(Task description)
Put each line of the rows below into a Markdown table with two columns, Index for its number and Entry for the line, skipping any blank lines. Leave the pictures out of the answer.

begin Dataset records

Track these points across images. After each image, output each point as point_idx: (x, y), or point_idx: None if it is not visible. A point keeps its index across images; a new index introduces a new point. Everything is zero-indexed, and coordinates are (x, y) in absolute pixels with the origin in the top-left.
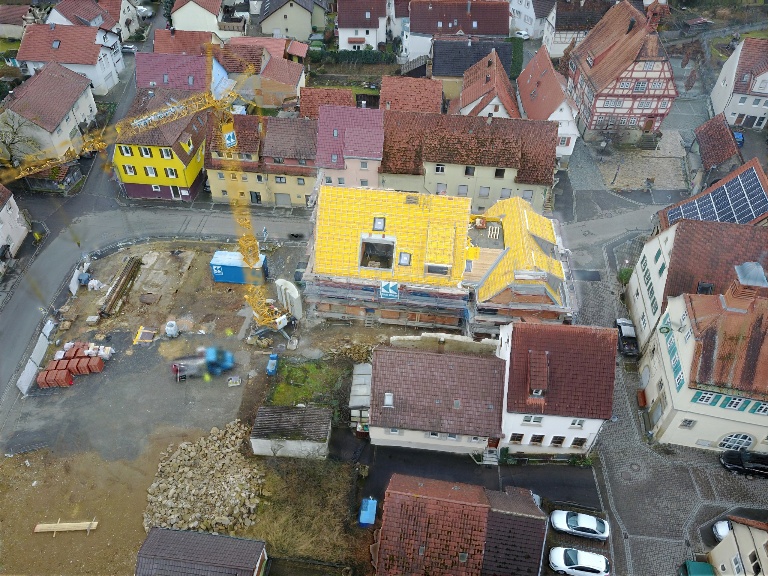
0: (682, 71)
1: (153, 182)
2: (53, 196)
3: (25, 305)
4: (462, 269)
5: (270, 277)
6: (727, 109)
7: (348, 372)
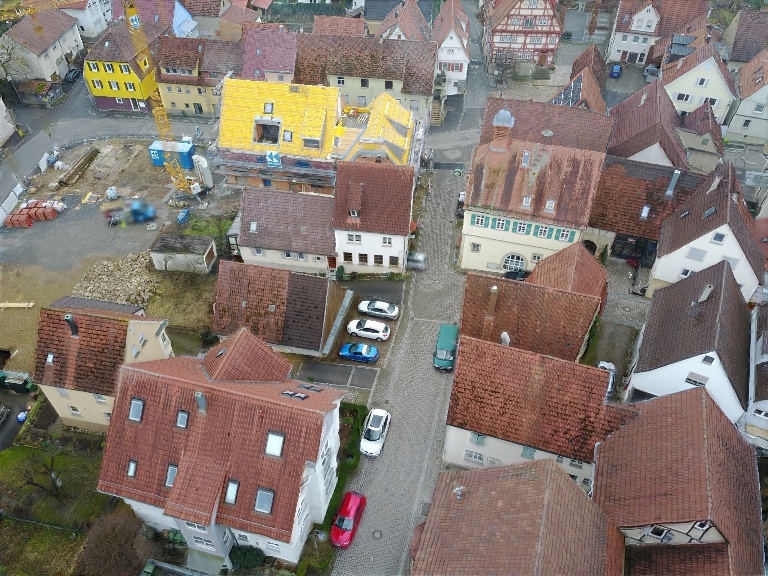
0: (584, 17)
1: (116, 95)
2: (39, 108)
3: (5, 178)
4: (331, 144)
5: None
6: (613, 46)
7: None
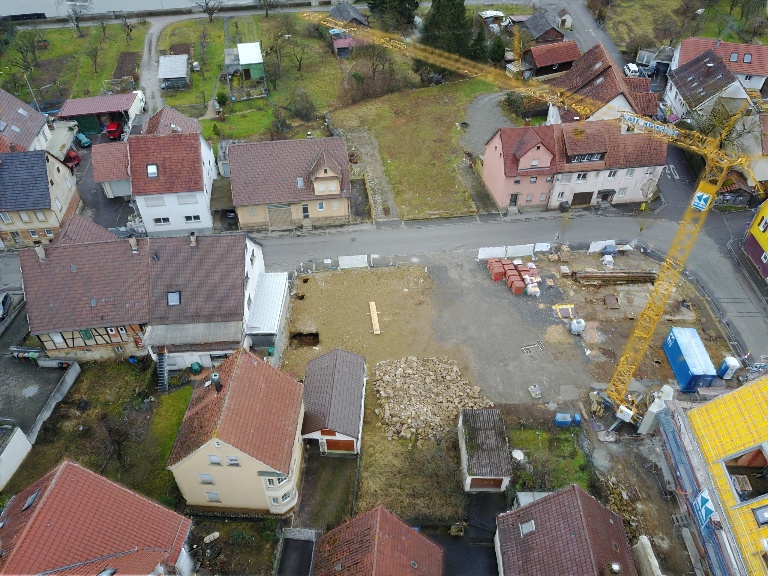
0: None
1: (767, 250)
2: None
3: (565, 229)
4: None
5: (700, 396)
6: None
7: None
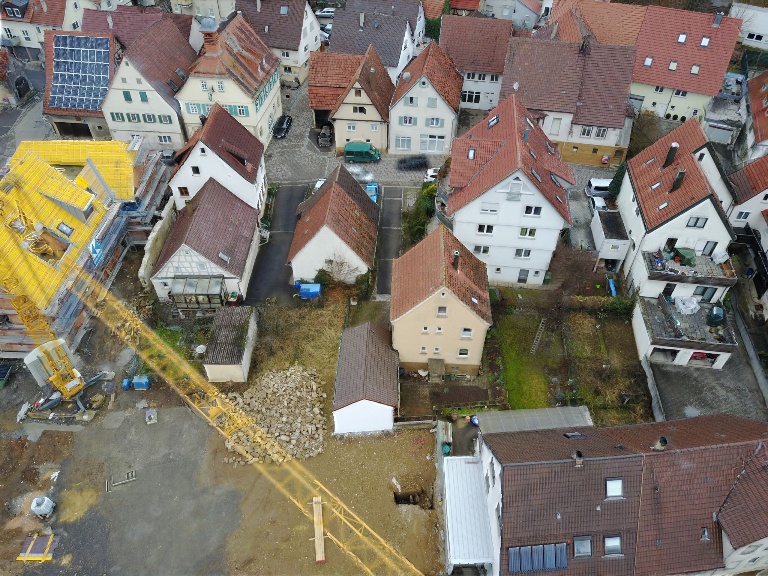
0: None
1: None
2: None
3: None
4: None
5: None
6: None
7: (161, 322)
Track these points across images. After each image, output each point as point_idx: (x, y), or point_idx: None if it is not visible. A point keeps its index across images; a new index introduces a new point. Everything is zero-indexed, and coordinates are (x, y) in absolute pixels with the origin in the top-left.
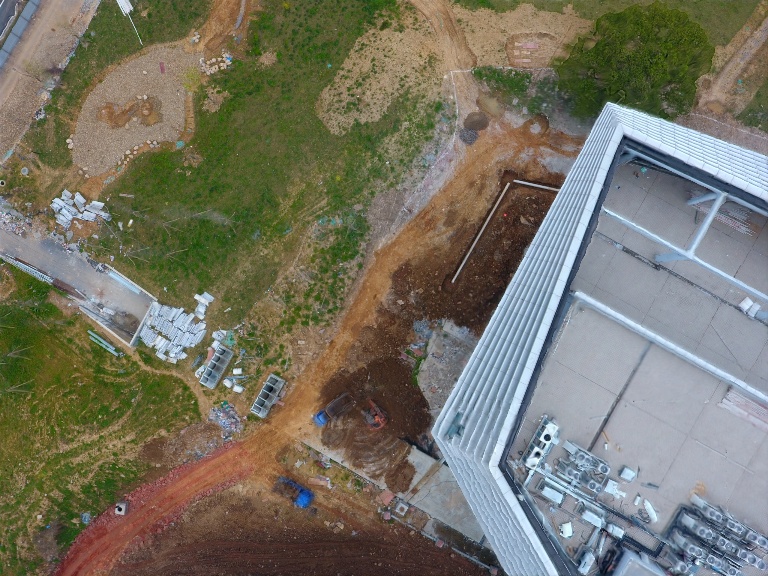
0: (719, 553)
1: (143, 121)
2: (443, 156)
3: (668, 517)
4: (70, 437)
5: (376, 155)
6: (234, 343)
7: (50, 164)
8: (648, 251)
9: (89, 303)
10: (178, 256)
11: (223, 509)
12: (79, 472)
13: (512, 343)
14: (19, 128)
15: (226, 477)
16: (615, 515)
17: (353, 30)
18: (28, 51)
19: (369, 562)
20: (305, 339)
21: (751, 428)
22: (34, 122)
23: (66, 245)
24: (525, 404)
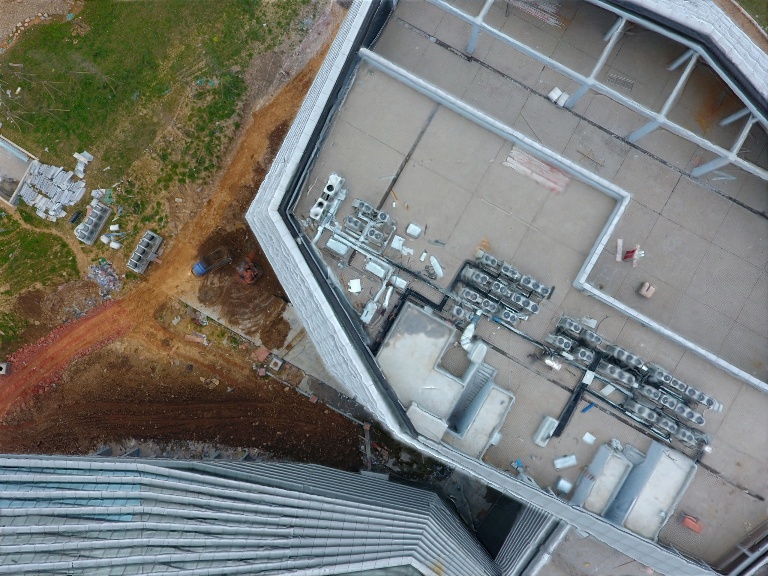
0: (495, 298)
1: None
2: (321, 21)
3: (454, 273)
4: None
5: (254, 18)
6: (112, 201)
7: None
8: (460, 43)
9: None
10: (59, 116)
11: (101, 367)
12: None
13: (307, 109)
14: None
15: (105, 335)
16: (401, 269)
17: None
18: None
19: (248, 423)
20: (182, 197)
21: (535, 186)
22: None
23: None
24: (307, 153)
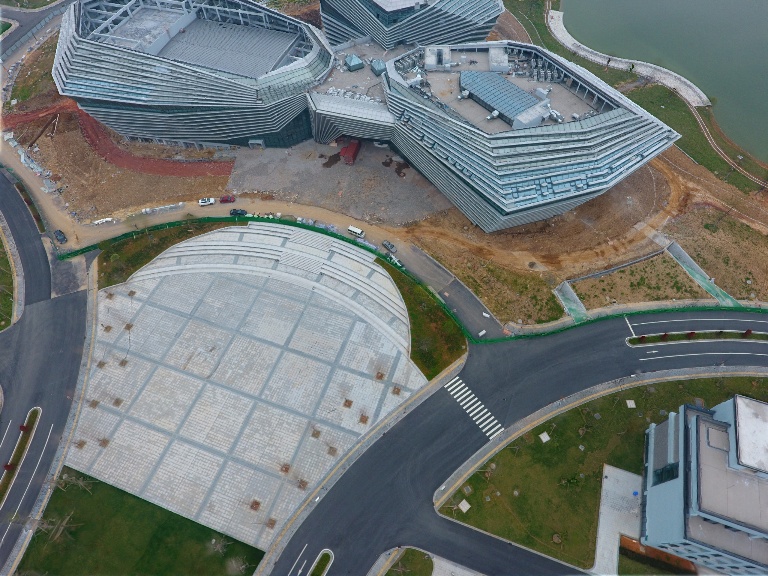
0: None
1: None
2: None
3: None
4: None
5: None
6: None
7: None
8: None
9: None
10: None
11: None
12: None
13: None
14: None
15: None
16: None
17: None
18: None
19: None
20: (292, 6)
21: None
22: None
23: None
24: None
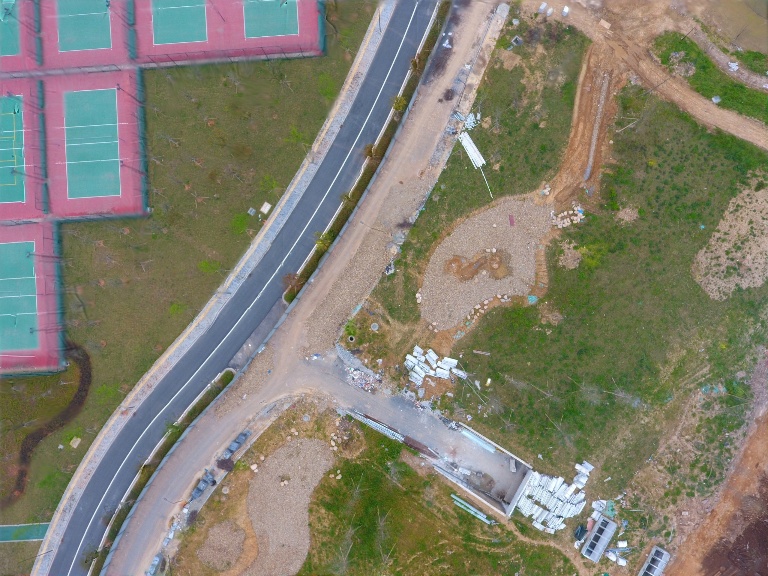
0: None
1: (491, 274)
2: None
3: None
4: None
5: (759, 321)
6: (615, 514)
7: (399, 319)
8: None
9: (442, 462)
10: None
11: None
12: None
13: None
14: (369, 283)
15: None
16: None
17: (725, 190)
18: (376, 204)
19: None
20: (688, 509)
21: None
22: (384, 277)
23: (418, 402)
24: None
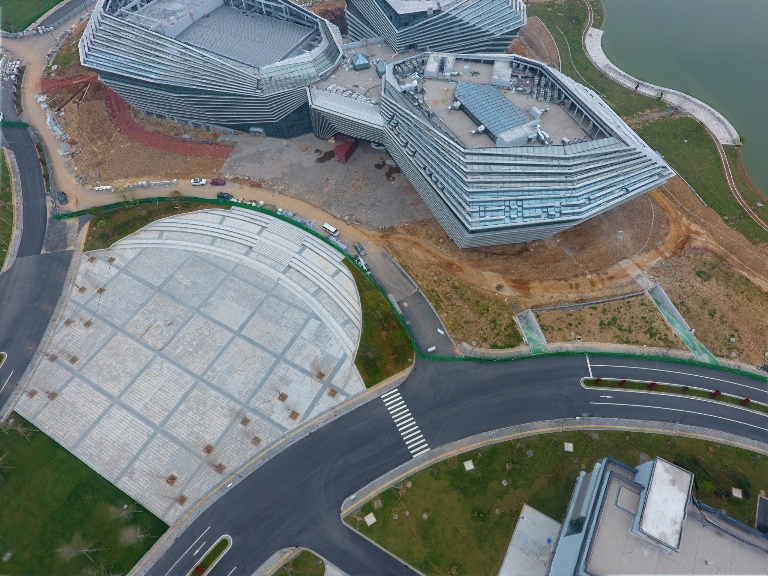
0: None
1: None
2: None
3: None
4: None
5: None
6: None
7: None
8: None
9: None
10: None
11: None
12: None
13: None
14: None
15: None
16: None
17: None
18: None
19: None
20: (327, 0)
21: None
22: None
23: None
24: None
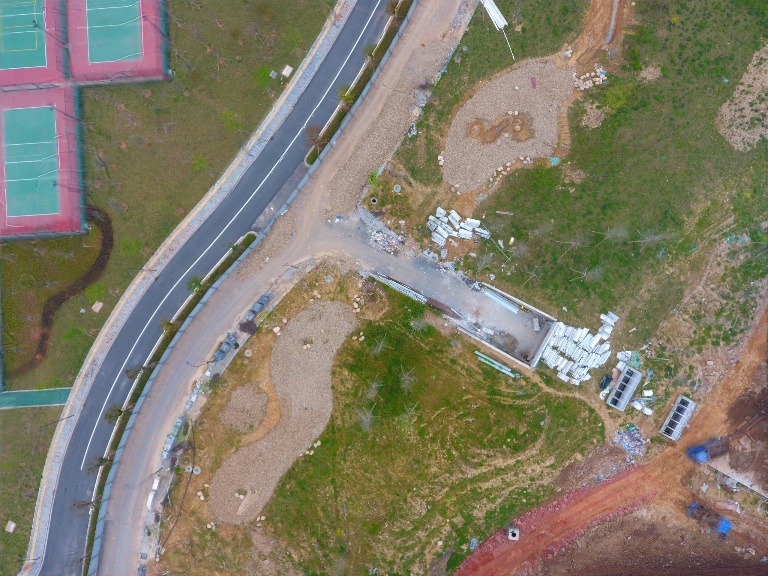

end Dataset records

(Reply to the task)
| Index | Entry |
|---|---|
| 1 | Track these points across images. After each image, output each point as point_idx: (x, y), or point_idx: None if it is not visible. A point keeps its index across images; a new index introduces a new point. Everything is zero-indexed, and coordinates are (x, y) in absolute pixels with the origin in the top-left. |
| 2 | 0: (682, 71) |
| 3 | 1: (153, 182) |
| 4 | 2: (53, 196) |
| 5 | 3: (25, 305) |
| 6 | 4: (462, 269) |
| 7 | 5: (270, 277) |
| 8 | 6: (727, 109) |
| 9 | 7: (348, 372) |
| 10 | 0: (584, 17) |
| 11 | 1: (116, 95) |
| 12 | 2: (39, 108) |
| 13 | 3: (5, 178) |
| 14 | 4: (331, 144) |
| 15 | 5: None |
| 16 | 6: (613, 46) |
| 17 | 7: None |
| 18 | 0: None |
| 19 | 1: (767, 250) |
| 20 | 2: None |
| 21 | 3: (565, 229) |
| 22 | 4: None |
| 23 | 5: (700, 396) |
| 24 | 6: None |
| 25 | 7: None |
| 26 | 0: None |
| 27 | 1: None |
| 28 | 2: None |
| 29 | 3: None |
| 30 | 4: None |
| 31 | 5: None |
| 32 | 6: None |
| 33 | 7: (161, 322) |
| 34 | Track these points across images. After each image, output each point as point_idx: (x, y), or point_idx: None if it is not visible. A point keeps its index across images; a new index introduces a new point. Everything is zero-indexed, and coordinates are (x, y) in absolute pixels with the origin in the top-left. |
| 35 | 0: (719, 553) |
| 36 | 1: (143, 121) |
| 37 | 2: (443, 156) |
| 38 | 3: (668, 517) |
| 39 | 4: (70, 437) |
| 40 | 5: (376, 155) |
| 41 | 6: (234, 343) |
| 42 | 7: (50, 164) |
| 43 | 8: (648, 251) |
| 44 | 9: (89, 303) |
| 45 | 10: (178, 256) |
| 46 | 11: (223, 509) |
| 47 | 12: (79, 472) |
| 48 | 13: (512, 343) |
| 49 | 14: (19, 128) |
| 50 | 15: (226, 477) |
| 51 | 16: (615, 515) |
| 52 | 17: (353, 30) |
| 53 | 18: (28, 51) |
| 54 | 19: (369, 562) |
| 55 | 20: (305, 339) |
| 56 | 21: (751, 428) |
| 57 | 22: (34, 122) |
| 58 | 23: (66, 245) |
| 59 | 24: (525, 404) |
| 60 | 0: (495, 298) |
| 61 | 1: None |
| 62 | 2: (321, 21) |
| 63 | 3: (454, 273) |
| 64 | 4: None |
| 65 | 5: (254, 18) |
| 66 | 6: (112, 201) |
| 67 | 7: None |
| 68 | 8: (460, 43) |
| 69 | 9: None |
| 70 | 10: (59, 116) |
| 71 | 11: (101, 367) |
| 72 | 12: None |
| 73 | 13: (307, 109) |
| 74 | 14: None |
| 75 | 15: (105, 335) |
| 76 | 16: (401, 269) |
| 77 | 17: None |
| 78 | 18: None |
| 79 | 19: (248, 423) |
| 80 | 20: (182, 197) |
| 81 | 21: (535, 186) |
| 82 | 22: None |
| 83 | 23: None |
| 84 | 24: (307, 153) |
| 85 | 0: None |
| 86 | 1: None |
| 87 | 2: None |
| 88 | 3: None |
| 89 | 4: None |
| 90 | 5: None |
| 91 | 6: None |
| 92 | 7: None |
| 93 | 8: None |
| 94 | 9: None |
| 95 | 10: None |
| 96 | 11: None |
| 97 | 12: None |
| 98 | 13: None |
| 99 | 14: None |
| 100 | 15: None |
| 101 | 16: None |
| 102 | 17: None |
| 103 | 18: None |
| 104 | 19: None |
| 105 | 20: (292, 6) |
| 106 | 21: None |
| 107 | 22: None |
| 108 | 23: None |
| 109 | 24: None |
| 110 | 0: None |
| 111 | 1: (491, 274) |
| 112 | 2: None |
| 113 | 3: None |
| 114 | 4: None |
| 115 | 5: (759, 321) |
| 116 | 6: (615, 514) |
| 117 | 7: (399, 319) |
| 118 | 8: None |
| 119 | 9: (442, 462) |
| 120 | 10: None |
| 121 | 11: None |
| 122 | 12: None |
| 123 | 13: None |
| 124 | 14: (369, 283) |
| 125 | 15: None |
| 126 | 16: None |
| 127 | 17: (725, 190) |
| 128 | 18: (376, 204) |
| 129 | 19: None |
| 130 | 20: (688, 509) |
| 131 | 21: None |
| 132 | 22: (384, 277) |
| 133 | 23: (418, 402) |
| 134 | 24: None |
| 135 | 0: None |
| 136 | 1: None |
| 137 | 2: None |
| 138 | 3: None |
| 139 | 4: None |
| 140 | 5: None |
| 141 | 6: None |
| 142 | 7: None |
| 143 | 8: None |
| 144 | 9: None |
| 145 | 10: None |
| 146 | 11: None |
| 147 | 12: None |
| 148 | 13: None |
| 149 | 14: None |
| 150 | 15: None |
| 151 | 16: None |
| 152 | 17: None |
| 153 | 18: None |
| 154 | 19: None |
| 155 | 20: (327, 0) |
| 156 | 21: None |
| 157 | 22: None |
| 158 | 23: None |
| 159 | 24: None |